Agreement of Estimate Revisions

The agreement of estimate revisions indicates that the majority of the analysts were unidirectional in making revisions to their estimates for the upcoming quarters following GameStop’s results and guidance.

In the last 7 days, 12 out of 15 analysts covering the stock lowered their estimates, whereas only 1 analyst raised the same for the first quarter of 2012. For the second quarter, 10 analysts revised their estimates upward and only 3 made a downward revision.

For fiscal 2012, 9 analysts increased their estimates, while one analyst revised the estimate in the downward direction in the last 7 days. As for fiscal 2013, 4 analysts made an upward revision to the estimate, while one lowered the same.

What Drives Estimate Revisions

The analysts have been making adjustments to their estimates to better correlate with the company’s guidance.

The company’s soft projection for the first quarter of 2012 kept majority of the analysts on the back foot, and their negative sentiments were clearly palpable from the downward revisions of the estimates.

GameStop anticipates total sales to decline in the range of 7.5% to 9.5%, whereas comparable-store sales to decline between 7.5% and 9%. The company projected earnings in the range of 52 cents to 55 cents a share, representing a decline of 7.1% to 1.8%, respectively.

However, a healthy outlook for fiscal 2012 brought some cheers to the analysts, who went on to revise their estimates upwards. For fiscal year 2012, GameStop forecasted earnings between $3.10 and $3.30 per share, reflecting a year-over-year growth of 8% to 15%.

GameStop projected revenue growth of 1% to 5% for fiscal year. The company hinted that sales growth in fiscal 2012 will be buoyed by an increase in digital sales, pre-owned video game products and mobile business initiatives.

Magnitude of Estimate Revisions

The magnitude of estimate revisions by the analysts is clearly reflected through changes in the Zacks Consensus Estimates.      

The Zacks Consensus Estimate for the first quarter of 2012 dropped 7 cents to 52 cents a share in the last 7 days. For the second quarter, the Estimate climbed 4 cents to 28 cents a share.

For fiscal 2012 and 2013, the Zacks Consensus Estimates jumped 5 cents and 6 cents to $3.20 and $3.47, respectively, in the last 7 days.

Our Say

GameStop continues to branch out and transform as a mixed retailer of physical and digital gaming and electronics products. The company’s venture in digital, iDevice and gaming tablet businesses would be accretive to its results. The company’s buy-sell-trade model of selling new games and buying back used games and PowerUp Rewards program makes it popular destination for shopping.

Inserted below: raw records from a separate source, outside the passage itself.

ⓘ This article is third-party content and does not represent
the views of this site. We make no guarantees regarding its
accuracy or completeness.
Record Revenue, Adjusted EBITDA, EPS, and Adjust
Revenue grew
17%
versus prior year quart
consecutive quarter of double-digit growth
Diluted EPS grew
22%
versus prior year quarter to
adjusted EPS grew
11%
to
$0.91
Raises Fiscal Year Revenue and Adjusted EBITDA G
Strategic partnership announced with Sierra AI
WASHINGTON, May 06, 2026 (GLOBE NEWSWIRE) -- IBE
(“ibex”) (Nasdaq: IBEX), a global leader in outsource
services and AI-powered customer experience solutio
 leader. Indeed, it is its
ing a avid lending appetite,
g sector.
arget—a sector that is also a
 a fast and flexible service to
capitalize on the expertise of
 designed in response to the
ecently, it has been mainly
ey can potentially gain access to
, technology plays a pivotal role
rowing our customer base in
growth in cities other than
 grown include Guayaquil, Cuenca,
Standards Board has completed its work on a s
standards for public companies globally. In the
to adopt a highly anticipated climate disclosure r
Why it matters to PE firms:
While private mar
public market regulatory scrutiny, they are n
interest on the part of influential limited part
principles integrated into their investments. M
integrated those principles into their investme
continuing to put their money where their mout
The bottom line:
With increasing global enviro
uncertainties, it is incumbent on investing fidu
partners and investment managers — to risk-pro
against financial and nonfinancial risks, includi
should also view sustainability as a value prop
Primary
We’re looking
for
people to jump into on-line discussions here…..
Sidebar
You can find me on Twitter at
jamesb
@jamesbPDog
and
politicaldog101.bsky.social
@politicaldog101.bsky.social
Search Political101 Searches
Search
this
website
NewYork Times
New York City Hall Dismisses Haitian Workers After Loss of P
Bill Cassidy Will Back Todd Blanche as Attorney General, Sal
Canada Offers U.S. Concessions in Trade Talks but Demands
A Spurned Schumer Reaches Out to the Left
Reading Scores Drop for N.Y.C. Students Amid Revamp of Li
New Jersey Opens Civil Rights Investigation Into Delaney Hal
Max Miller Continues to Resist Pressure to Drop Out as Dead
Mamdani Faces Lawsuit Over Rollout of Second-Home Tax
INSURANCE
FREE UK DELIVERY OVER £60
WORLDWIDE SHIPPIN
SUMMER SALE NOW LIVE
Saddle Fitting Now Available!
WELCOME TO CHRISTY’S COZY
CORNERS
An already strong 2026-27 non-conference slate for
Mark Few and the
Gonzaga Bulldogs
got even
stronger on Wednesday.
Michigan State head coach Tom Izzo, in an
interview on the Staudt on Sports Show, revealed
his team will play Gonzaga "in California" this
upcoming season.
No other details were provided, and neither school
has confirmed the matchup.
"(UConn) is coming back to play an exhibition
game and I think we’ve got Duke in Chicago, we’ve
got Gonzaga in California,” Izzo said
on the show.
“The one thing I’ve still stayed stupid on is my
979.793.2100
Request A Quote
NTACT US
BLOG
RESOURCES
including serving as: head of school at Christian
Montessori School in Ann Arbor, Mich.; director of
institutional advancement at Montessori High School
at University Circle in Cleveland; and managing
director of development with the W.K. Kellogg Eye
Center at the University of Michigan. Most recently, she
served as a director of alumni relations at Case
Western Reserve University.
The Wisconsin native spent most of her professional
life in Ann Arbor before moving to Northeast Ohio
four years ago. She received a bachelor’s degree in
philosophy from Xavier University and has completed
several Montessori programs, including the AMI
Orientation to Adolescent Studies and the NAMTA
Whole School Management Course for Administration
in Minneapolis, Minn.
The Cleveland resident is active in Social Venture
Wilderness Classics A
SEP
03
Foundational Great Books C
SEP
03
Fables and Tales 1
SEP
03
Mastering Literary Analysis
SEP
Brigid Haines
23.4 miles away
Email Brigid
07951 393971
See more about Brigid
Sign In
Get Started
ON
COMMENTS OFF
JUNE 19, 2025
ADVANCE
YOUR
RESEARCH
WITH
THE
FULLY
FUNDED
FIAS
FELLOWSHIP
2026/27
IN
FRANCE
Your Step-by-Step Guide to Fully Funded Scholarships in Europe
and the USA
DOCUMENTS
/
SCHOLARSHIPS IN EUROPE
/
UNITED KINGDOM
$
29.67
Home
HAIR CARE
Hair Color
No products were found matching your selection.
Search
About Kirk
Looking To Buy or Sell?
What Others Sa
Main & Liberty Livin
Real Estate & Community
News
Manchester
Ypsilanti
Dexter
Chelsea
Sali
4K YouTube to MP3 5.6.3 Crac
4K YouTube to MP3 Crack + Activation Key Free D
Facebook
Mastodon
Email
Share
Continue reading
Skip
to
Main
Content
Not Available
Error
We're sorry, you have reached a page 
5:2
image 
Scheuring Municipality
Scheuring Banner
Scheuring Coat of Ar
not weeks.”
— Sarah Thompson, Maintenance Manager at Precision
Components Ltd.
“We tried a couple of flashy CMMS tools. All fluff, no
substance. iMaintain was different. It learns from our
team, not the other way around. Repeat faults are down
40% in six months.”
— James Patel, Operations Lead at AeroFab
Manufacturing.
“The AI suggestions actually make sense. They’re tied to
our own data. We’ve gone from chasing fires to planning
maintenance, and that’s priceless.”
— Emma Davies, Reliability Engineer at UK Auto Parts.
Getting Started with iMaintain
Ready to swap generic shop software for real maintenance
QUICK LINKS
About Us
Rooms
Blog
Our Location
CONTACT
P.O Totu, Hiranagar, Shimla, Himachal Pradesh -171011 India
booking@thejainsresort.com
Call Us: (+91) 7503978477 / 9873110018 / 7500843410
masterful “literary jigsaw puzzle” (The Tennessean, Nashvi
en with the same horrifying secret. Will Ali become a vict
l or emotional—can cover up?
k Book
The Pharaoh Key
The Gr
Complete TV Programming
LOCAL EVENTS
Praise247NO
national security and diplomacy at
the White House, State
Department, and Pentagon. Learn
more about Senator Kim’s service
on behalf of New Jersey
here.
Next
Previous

However, consumers increasing accessibility to video games and PC entertainment software over the Internet could hit the sales of packaged goods and used games, and impede future growth.

Currently, we have a long-term ‘Neutral’ recommendation on the stock. Moreover, GameStop, which faces stiff competition from Amazon.com Inc. (AMZN), holds a Zacks #2 Rank that translates into a short-term Buy rating.